Abstract

Medullo-spinal neurones that contact the cerebrospinal fluid (CSF-cNs) are a population of evolutionary conserved cells located around the central canal. CSF-cN activity has been shown to be regulated by inhibitory synaptic inputs involving ionotropic GABA_A receptors, but the contribution of the G-protein coupled GABA_B receptors has not yet been studied. Here, we used a combination of immunofluorescence, electrophysiology and calcium imaging to investigate the expression and function of GABA_B -Rs in CSF-cNs of the mouse brainstem.
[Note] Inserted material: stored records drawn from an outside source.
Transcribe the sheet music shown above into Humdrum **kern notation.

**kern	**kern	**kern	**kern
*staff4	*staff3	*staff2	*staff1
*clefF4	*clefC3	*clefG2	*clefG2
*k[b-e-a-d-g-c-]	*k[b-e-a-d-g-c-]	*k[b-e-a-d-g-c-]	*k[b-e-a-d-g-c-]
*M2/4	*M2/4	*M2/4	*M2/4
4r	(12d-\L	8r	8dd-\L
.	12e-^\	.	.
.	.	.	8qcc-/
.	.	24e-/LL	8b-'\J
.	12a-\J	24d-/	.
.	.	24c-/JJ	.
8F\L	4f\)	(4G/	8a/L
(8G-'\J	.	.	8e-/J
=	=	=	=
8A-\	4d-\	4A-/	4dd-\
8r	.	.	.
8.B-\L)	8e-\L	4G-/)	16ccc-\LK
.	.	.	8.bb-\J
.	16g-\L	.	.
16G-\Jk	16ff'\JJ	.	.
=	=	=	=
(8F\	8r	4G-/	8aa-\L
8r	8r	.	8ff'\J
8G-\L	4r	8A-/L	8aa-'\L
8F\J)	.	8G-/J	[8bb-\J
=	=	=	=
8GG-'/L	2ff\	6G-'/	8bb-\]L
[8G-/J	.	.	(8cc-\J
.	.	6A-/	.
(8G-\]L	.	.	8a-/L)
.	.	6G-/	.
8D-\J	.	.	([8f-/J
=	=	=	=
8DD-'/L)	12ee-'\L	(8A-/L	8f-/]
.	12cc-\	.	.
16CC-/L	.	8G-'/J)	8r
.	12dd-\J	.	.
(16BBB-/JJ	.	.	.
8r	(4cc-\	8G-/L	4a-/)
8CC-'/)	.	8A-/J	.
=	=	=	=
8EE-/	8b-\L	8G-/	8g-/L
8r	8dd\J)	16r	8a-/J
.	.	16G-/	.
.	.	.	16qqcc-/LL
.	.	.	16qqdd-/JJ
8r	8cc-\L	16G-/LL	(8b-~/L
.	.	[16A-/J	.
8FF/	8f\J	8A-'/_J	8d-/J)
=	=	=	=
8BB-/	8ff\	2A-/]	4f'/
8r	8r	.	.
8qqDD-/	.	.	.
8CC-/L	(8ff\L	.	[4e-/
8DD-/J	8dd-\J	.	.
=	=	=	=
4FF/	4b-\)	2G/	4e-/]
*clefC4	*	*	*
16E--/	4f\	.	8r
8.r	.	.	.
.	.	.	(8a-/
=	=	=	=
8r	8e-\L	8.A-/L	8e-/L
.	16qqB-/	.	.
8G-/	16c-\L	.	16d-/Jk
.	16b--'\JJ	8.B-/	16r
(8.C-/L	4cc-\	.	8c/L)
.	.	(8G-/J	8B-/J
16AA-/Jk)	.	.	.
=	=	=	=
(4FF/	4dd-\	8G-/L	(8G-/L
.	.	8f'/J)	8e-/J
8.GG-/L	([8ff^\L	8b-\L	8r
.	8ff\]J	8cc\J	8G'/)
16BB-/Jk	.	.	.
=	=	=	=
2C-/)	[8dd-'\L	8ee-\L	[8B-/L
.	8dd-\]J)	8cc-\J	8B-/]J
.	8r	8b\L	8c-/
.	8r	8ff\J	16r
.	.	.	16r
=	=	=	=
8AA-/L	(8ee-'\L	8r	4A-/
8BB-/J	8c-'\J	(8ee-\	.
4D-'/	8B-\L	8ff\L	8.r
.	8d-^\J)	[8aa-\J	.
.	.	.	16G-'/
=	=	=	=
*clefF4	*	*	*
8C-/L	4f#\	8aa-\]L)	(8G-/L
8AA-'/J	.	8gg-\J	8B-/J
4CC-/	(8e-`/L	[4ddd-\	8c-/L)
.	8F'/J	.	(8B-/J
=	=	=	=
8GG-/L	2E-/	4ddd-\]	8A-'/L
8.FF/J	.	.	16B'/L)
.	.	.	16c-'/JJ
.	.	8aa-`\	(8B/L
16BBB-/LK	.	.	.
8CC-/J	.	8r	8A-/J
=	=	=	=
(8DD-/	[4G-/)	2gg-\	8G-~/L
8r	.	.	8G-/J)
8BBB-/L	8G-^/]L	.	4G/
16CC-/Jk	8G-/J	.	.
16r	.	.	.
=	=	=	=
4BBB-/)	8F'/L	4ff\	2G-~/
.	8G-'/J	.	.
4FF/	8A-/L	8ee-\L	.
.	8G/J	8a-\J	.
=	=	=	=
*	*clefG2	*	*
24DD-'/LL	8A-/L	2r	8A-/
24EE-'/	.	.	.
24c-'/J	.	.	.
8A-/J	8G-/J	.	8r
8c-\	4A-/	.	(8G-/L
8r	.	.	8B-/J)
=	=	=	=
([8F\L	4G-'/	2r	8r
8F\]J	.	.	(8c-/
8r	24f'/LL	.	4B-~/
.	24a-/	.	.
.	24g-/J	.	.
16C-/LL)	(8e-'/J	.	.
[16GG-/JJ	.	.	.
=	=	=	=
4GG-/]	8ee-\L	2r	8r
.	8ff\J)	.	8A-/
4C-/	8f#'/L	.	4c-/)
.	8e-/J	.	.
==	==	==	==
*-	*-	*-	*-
We found that CSF-cNs express GABA_B -Rs, but their selective activation failed to induce G protein-coupled inwardly rectifying potassium (GIRK) currents. Instead, CSF-cNs express primarily N-type voltage-gated calcium (Ca_V 2.2) channels, and GABA_B -Rs recruit Gβγ subunits to inhibit Ca_V channel activity induced by membrane voltage steps or under physiological conditions by action potentials. Moreover, using electrical stimulation, we indicate that GABAergic inhibitory (IPSCs) and excitatory glutamatergic (EPSCs) synaptic currents can be evoked in CSF-cNs showing that mammalian CSF-cNs are also under excitatory control by glutamatergic synaptic inputs. We further demonstrate that baclofen reversibly reduced the amplitudes of both IPSCs and EPSCs evoked in CSF-cNs through a presynaptic mechanism of regulation. In summary, these results are the first to demonstrate the existence of functional postsynaptic GABA_B -Rs in medullar CSF-cNs, as well as presynaptic GABA_B auto- and heteroreceptors regulating the release of GABA and glutamate. Remarkably, postsynaptic GABA_B -Rs associate with Ca_V but not GIRK channels, indicating that GABA_B -Rs function as a calcium signalling modulator without GIRK-dependent inhibition in CSF-cNs.